ITALY is in lockdown because of the coronavirus. Leaving one’s home is permissible for shopping and for using refuse bins but for little else. It being Italy, though, there are always exceptions.
I recall walking through the pedestrianised centre of Rome a while ago and being regularly confronted by fast-moving cars. My Roman friend explained that the drivers were ‘exceptions’ to the pedestrians-only rule; indeed, she added, everyone in Italy sees themselves as an exception to the rules, including the government when it is negotiating with Brussels.
Anarchic as this can be, I have developed a grudging admiration for the healthy disrespect shown by many Italians for certain aspects of authoritarian government.
During the current shutdown, for example, an exception to the coronavirus version of ‘house arrest’ applies to those needing to walk their dog in order for the pet to do its business. One local authority, however, has had to declare that walking a dog is acceptable only if the animal is alive! It seems that some Italians have been walking synthetic dogs on wheels or cuddly toys. Bending the rules in this way is much admired in Italy and they even have a word for it – furbo.
What a wonderful country it is, and what a great time this would be to visit. Il bel paese (the beautiful country) is tourist-free. The canals of Venice are so rid of pollutants that fish are clearly visible. Cruise ships have disappeared and the Death in Venice atmosphere is real. An air of decay, disease and doom mixed with alluring beauty is about as Venetian as it gets.
This was, indeed, the city that invented the very word quarantine – quaranta giorni (forty days) – to describe the isolation of ships arriving at the city during the Black Death of the 14th century. It did not work, of course. Between a third and two-thirds of Europe’s population succumbed.
This, then, is truly a time to visit the city, to don a set of headphones and to listen to Mahler’s Fifth – the soundtrack to part of Visconti’s film version of the Thomas Mann story. It, too, takes place against a background of contagious disease.
No matter how grim the situation, the Italians have a tendency to handle life in style. Which other people would invent a musical defiance of the coronavirus? As most of the world wrings its collective hands in panic, up pops the Italian response – songful contempt for the virus invader in their midst, this invading Hannibal of diseases.
Appropriate, then, that it has been the stirring national anthem, Il Canto degli Italiani (The Song of the Italians) that has mostly been resounding from the windows and balconies. The anthem celebrates the great Roman general, Scipio Africanus, who brought about the eventual defeat of Hannibal.

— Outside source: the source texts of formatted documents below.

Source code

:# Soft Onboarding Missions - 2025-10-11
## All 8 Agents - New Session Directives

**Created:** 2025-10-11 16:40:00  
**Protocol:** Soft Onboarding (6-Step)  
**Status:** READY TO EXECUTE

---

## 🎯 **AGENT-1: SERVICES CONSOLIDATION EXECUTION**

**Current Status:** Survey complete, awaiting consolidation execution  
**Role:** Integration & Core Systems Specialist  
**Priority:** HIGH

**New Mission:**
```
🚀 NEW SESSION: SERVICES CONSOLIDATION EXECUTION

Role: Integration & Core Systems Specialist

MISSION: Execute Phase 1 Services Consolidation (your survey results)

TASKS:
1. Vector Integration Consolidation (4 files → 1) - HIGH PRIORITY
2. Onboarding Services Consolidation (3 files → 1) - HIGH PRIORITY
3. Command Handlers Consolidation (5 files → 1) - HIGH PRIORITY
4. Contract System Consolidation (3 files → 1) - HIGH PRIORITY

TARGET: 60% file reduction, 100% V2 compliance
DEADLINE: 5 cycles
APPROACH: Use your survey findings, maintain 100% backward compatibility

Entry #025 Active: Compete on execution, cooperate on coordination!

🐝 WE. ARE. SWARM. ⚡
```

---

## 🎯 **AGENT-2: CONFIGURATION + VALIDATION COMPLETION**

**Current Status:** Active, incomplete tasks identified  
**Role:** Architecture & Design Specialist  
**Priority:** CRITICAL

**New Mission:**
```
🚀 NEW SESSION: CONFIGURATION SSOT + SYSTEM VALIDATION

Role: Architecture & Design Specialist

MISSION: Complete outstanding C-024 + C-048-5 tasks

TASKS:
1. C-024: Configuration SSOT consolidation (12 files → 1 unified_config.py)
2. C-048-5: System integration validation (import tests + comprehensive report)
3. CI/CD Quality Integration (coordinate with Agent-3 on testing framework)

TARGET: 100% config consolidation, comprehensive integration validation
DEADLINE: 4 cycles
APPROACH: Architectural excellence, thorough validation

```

Mad, maybe, but marvellous, too! Yes, by raising morale, songs can help to win a war, even a war on disease. This was once also understood by us Brits and a few news items indicate that, because of Italy’s example, we may be recovering it. For too long, singing our national anthem has been the preserve of football crowds. Singing it from a street window will bring derision or, more likely, the charge of a committing a hate crime.
The response of the Italian government to their coronavirus crisis has, so far, been more panicky than ours. Where Italy is heading, the rest of Europe is likely to follow. We may, though, have rather more to learn from the response of the Italian people, disparate as they are, than from some of the measures taken by the Italian government.